IN A SURPRISE MOVE, Harrise Yaron, president of the Pennsylvania SPCA's Board of Directors since November 2008, resigned in a letter sent out Sunday night, creating fresh turmoil for the humane organization.

Yaron told me yesterday in an exclusive interview that she resigned because "it was time for me to move on."

She denied a claim I heard from others that she had been forced out. Board member Jim Penny, an attorney, said it was "absolutely false" that Yaron had been forced out.

Until a new leader is appointed, leadership will be provided by the executive committee. A regularly scheduled board meeting was held on Thursday, led by secretary Amy Norr and attended by telephone by PSPCA Vice President Jennifer Utley, wife of Phillies All-Star Chase Utley. Norr did not return a phone call before deadline.

Yaron said the only pressure for her to resign was "my own pressure." She plans "to work on the federal level regarding animal legislative issues."

She declined to reveal how she would do that.
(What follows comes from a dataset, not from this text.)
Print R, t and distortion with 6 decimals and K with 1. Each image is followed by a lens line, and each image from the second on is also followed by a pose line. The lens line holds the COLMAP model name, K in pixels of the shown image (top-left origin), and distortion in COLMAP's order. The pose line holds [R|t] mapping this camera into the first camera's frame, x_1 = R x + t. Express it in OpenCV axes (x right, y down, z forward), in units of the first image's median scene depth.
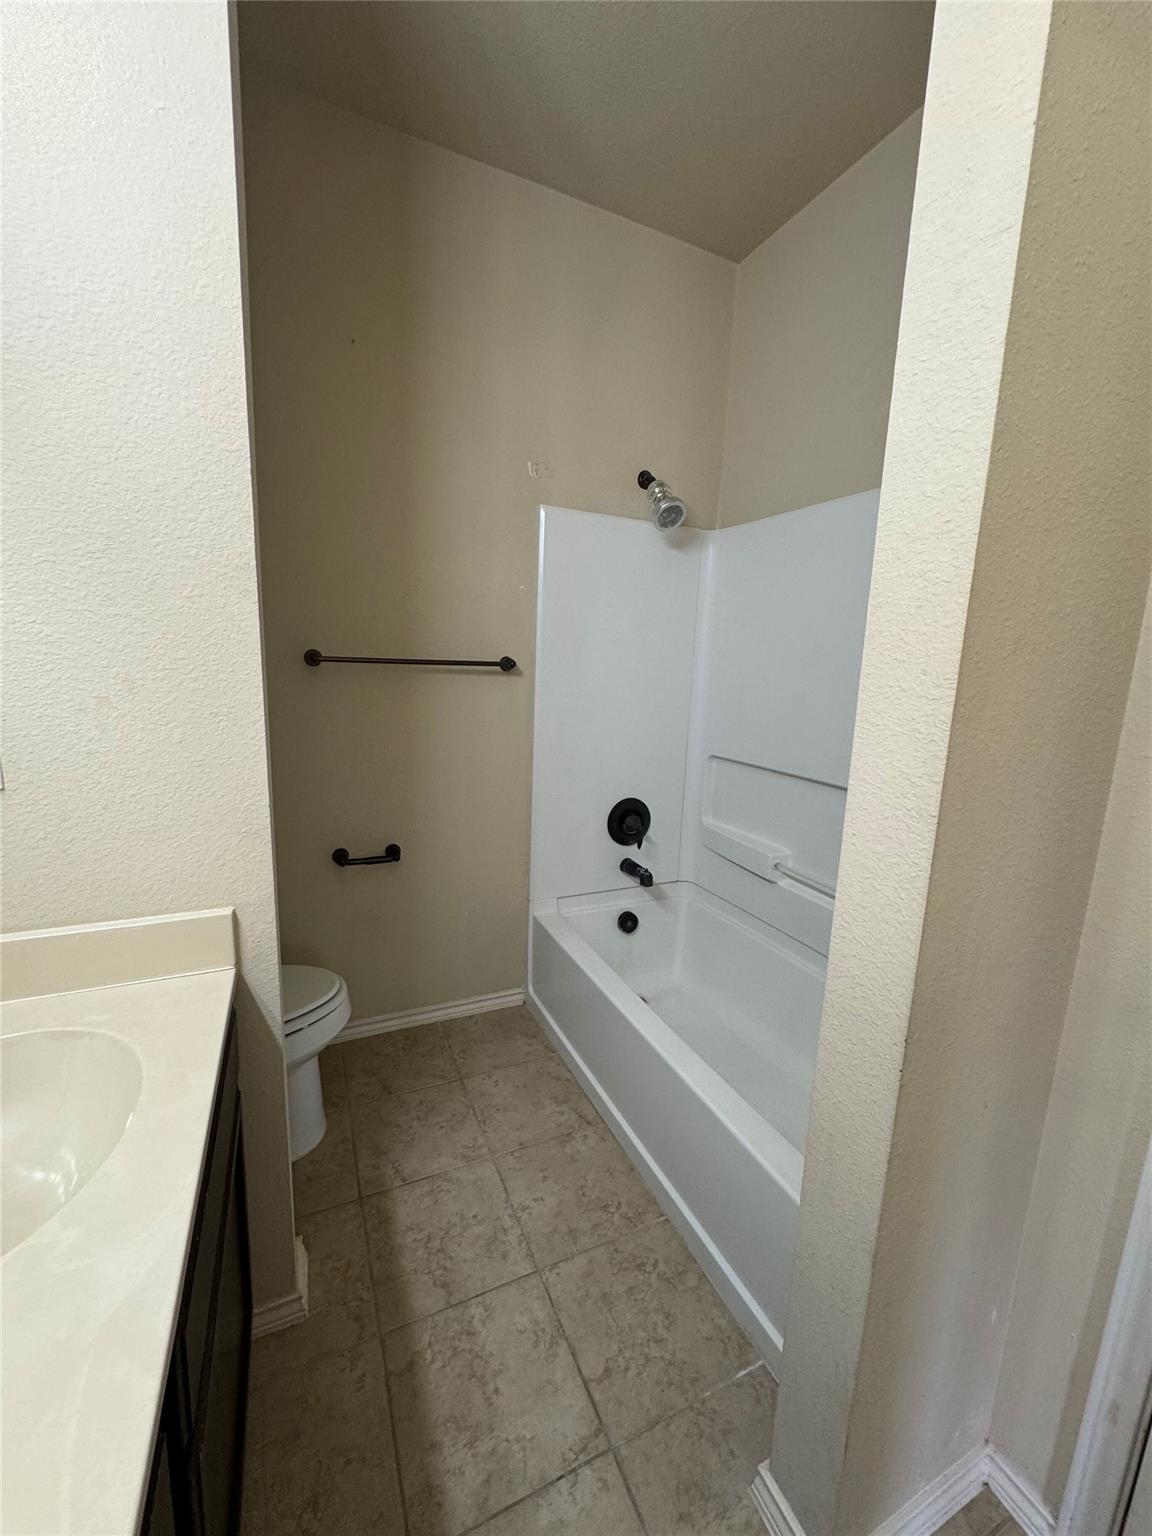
lens RADIAL K [[614.2, 0, 585.2], [0, 614.2, 769.1], [0, 0, 1]] dist [-0.006905, 0.001320]
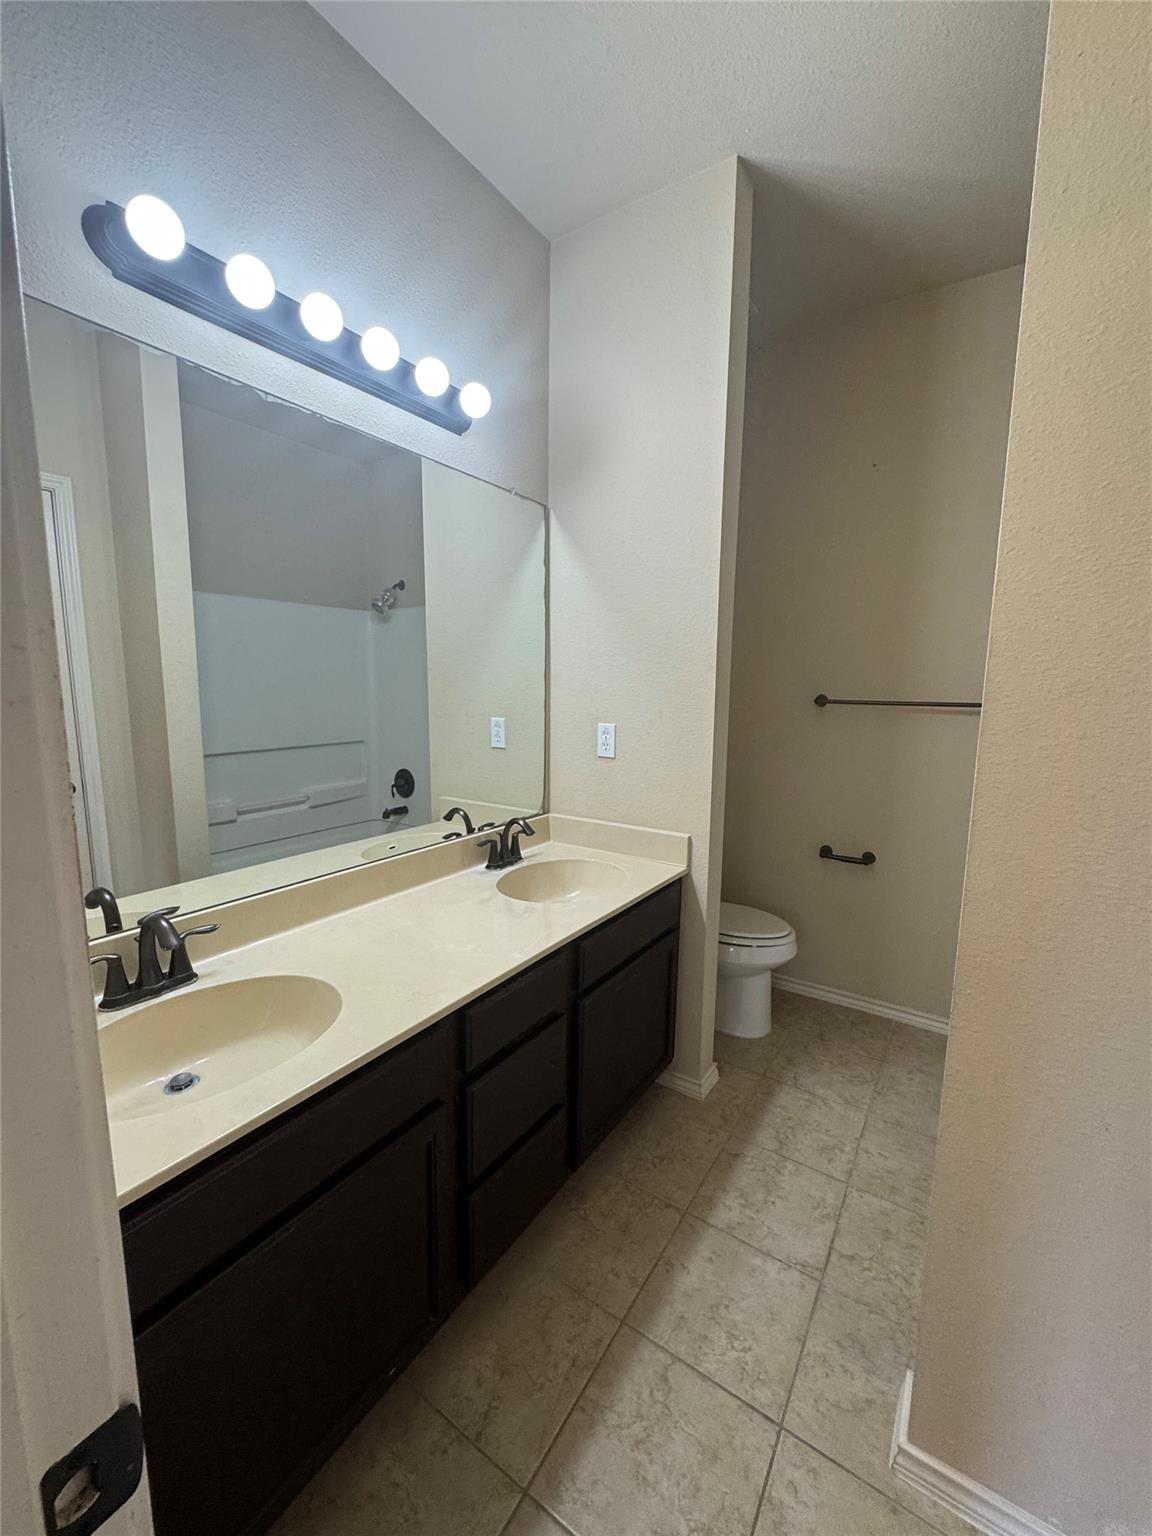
lens RADIAL K [[614.2, 0, 575.1], [0, 614.2, 767.5], [0, 0, 1]] dist [-0.006905, 0.001320]
pose [[0.516124, 0.085285, -0.852257, 0.596638], [-0.143129, 0.989627, 0.012353, 0.037139], [0.844470, 0.115607, 0.522977, -0.215345]]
She is married to politically connected, deep-pockets developer Michael Yaron and is the sister of Jodi Goldberg, another animal activist, who remains on the PSPCA board.

Yaron said she had been on the PSPCA board for about seven years, which included a brief period of overlap when she was also a board member of PACCA, the Philadelphia Animal Care and Control Agency, which held the city contract for animal control. After Yaron left the PACCA board, the PSPCA wrested control of the city contract from PACCA and created the Animal Care and Control Team to fulfill the contract.
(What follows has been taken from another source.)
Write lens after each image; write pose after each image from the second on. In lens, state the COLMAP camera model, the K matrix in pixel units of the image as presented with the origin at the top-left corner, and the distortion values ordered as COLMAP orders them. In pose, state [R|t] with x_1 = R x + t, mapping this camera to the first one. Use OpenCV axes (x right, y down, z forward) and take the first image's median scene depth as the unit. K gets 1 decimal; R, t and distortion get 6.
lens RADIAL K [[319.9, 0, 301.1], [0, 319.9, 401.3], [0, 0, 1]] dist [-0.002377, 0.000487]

Glamorous and always fashionably dressed, Yaron deeply loves animals, has more energy than a nuclear plant and is impatient, determined and tightly focused. At PACCA meetings she often wanted things done either yesterday or her way, and sometimes both.

Her focus was seen by some as tunnel vision and an unwillingness to work with others.

Garrett Elwood, president of Citizens for a No-Kill Philadelphia, didn't mourn her resignation and hoped "this marks the end of an era of partisanship and negativity which ran counter to the needs of the innocent animals."

As the leadership of PSPCA had begun to transfer from Richard "Bo" Sperry to Yaron, Howard Nelson was hired as the CEO of PSPCA in March 2007. Within a year stories began to surface about unorthodox procedures at PSPCA, and Nelson suddenly resigned in February of this year. An interim CEO was brought in, succeeded by Sue Cosby in June.